#### Your goal
Give back all the data exactly, line by line.

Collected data
>>>>

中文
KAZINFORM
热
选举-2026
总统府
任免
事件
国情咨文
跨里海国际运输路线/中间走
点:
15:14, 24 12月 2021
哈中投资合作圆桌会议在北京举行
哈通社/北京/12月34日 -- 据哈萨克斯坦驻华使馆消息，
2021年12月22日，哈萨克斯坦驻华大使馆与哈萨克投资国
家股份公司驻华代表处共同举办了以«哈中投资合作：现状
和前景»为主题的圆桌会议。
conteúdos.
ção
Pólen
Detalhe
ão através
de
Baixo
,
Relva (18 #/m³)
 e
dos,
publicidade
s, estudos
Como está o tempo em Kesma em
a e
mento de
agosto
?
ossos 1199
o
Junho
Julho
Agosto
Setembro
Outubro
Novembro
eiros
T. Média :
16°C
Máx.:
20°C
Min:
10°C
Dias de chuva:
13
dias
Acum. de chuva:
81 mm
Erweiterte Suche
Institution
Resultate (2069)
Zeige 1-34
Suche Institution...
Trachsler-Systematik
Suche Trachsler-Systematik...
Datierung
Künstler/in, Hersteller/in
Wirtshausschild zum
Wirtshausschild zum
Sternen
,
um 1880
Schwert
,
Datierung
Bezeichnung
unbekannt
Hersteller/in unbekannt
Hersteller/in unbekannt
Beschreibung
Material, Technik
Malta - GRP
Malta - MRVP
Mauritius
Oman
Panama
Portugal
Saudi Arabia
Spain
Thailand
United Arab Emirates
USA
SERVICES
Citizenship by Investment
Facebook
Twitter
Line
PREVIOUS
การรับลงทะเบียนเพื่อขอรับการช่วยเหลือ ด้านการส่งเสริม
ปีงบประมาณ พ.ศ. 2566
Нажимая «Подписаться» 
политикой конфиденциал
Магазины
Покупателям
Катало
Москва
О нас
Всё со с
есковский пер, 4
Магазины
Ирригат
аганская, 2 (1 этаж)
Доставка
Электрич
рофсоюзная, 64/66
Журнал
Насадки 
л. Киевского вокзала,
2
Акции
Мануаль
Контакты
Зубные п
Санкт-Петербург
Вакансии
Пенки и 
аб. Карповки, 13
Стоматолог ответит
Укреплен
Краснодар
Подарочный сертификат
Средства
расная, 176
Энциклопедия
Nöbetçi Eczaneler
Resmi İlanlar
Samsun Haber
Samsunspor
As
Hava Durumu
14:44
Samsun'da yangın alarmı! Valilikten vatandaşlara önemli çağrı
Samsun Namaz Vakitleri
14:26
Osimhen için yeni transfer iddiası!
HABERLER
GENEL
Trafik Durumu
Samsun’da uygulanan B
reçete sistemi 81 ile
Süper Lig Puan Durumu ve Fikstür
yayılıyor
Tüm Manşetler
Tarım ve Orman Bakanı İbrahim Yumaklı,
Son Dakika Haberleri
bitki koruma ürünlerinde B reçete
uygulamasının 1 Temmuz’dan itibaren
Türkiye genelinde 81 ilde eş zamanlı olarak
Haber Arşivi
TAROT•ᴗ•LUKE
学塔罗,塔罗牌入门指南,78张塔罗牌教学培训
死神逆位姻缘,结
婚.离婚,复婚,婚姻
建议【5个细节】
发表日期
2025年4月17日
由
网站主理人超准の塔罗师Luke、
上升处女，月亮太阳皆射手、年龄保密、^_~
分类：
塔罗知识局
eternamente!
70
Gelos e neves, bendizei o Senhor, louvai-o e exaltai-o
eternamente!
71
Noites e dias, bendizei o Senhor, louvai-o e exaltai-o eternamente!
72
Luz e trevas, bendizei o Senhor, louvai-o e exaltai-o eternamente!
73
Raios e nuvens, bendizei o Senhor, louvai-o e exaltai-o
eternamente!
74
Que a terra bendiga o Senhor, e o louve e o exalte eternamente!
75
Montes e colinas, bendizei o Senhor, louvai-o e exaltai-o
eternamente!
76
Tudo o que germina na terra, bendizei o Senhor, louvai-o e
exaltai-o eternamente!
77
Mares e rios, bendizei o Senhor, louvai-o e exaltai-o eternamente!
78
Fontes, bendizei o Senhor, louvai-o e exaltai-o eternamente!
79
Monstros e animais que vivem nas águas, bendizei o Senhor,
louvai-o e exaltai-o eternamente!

<<<<

#### Your solution
中文
KAZINFORM
热
选举-2026
总统府
任免
事件
国情咨文
跨里海国际运输路线/中间走
点:
15:14, 24 12月 2021
哈中投资合作圆桌会议在北京举行
哈通社/北京/12月34日 -- 据哈萨克斯坦驻华使馆消息，
2021年12月22日，哈萨克斯坦驻华大使馆与哈萨克投资国
家股份公司驻华代表处共同举办了以«哈中投资合作：现状
和前景»为主题的圆桌会议。
conteúdos.
ção
Pólen
Detalhe
ão através
de
Baixo
,
Relva (18 #/m³)
 e
dos,
publicidade
s, estudos
Como está o tempo em Kesma em
a e
mento de
agosto
?
ossos 1199
o
Junho
Julho
Agosto
Setembro
Outubro
Novembro
eiros
T. Média :
16°C
Máx.:
20°C
Min:
10°C
Dias de chuva:
13
dias
Acum. de chuva:
81 mm
Erweiterte Suche
Institution
Resultate (2069)
Zeige 1-34
Suche Institution...
Trachsler-Systematik
Suche Trachsler-Systematik...
Datierung
Künstler/in, Hersteller/in
Wirtshausschild zum
Wirtshausschild zum
Sternen
,
um 1880
Schwert
,
Datierung
Bezeichnung
unbekannt
Hersteller/in unbekannt
Hersteller/in unbekannt
Beschreibung
Material, Technik
Malta - GRP
Malta - MRVP
Mauritius
Oman
Panama
Portugal
Saudi Arabia
Spain
Thailand
United Arab Emirates
USA
SERVICES
Citizenship by Investment
Facebook
Twitter
Line
PREVIOUS
การรับลงทะเบียนเพื่อขอรับการช่วยเหลือ ด้านการส่งเสริม
ปีงบประมาณ พ.ศ. 2566
Нажимая «Подписаться» 
политикой конфиденциал
Магазины
Покупателям
Катало
Москва
О нас
Всё со с
есковский пер, 4
Магазины
Ирригат
аганская, 2 (1 этаж)
Доставка
Электрич
рофсоюзная, 64/66
Журнал
Насадки 
л. Киевского вокзала,
2
Акции
Мануаль
Контакты
Зубные п
Санкт-Петербург
Вакансии
Пенки и 
аб. Карповки, 13
Стоматолог ответит
Укреплен
Краснодар
Подарочный сертификат
Средства
расная, 176
Энциклопедия
Nöbetçi Eczaneler
Resmi İlanlar
Samsun Haber
Samsunspor
As
Hava Durumu
14:44
Samsun'da yangın alarmı! Valilikten vatandaşlara önemli çağrı
Samsun Namaz Vakitleri
14:26
Osimhen için yeni transfer iddiası!
HABERLER
GENEL
Trafik Durumu
Samsun’da uygulanan B
reçete sistemi 81 ile
Süper Lig Puan Durumu ve Fikstür
yayılıyor
Tüm Manşetler
Tarım ve Orman Bakanı İbrahim Yumaklı,
Son Dakika Haberleri
bitki koruma ürünlerinde B reçete
uygulamasının 1 Temmuz’dan itibaren
Türkiye genelinde 81 ilde eş zamanlı olarak
Haber Arşivi
TAROT•ᴗ•LUKE
学塔罗,塔罗牌入门指南,78张塔罗牌教学培训
死神逆位姻缘,结
婚.离婚,复婚,婚姻
建议【5个细节】
发表日期
2025年4月17日
由
网站主理人超准の塔罗师Luke、
上升处女，月亮太阳皆射手、年龄保密、^_~
分类：
塔罗知识局
eternamente!
70
Gelos e neves, bendizei o Senhor, louvai-o e exaltai-o
eternamente!
71
Noites e dias, bendizei o Senhor, louvai-o e exaltai-o eternamente!
72
Luz e trevas, bendizei o Senhor, louvai-o e exaltai-o eternamente!
73
Raios e nuvens, bendizei o Senhor, louvai-o e exaltai-o
eternamente!
74
Que a terra bendiga o Senhor, e o louve e o exalte eternamente!
75
Montes e colinas, bendizei o Senhor, louvai-o e exaltai-o
eternamente!
76
Tudo o que germina na terra, bendizei o Senhor, louvai-o e
exaltai-o eternamente!
77
Mares e rios, bendizei o Senhor, louvai-o e exaltai-o eternamente!
78
Fontes, bendizei o Senhor, louvai-o e exaltai-o eternamente!
79
Monstros e animais que vivem nas águas, bendizei o Senhor,
louvai-o e exaltai-o eternamente!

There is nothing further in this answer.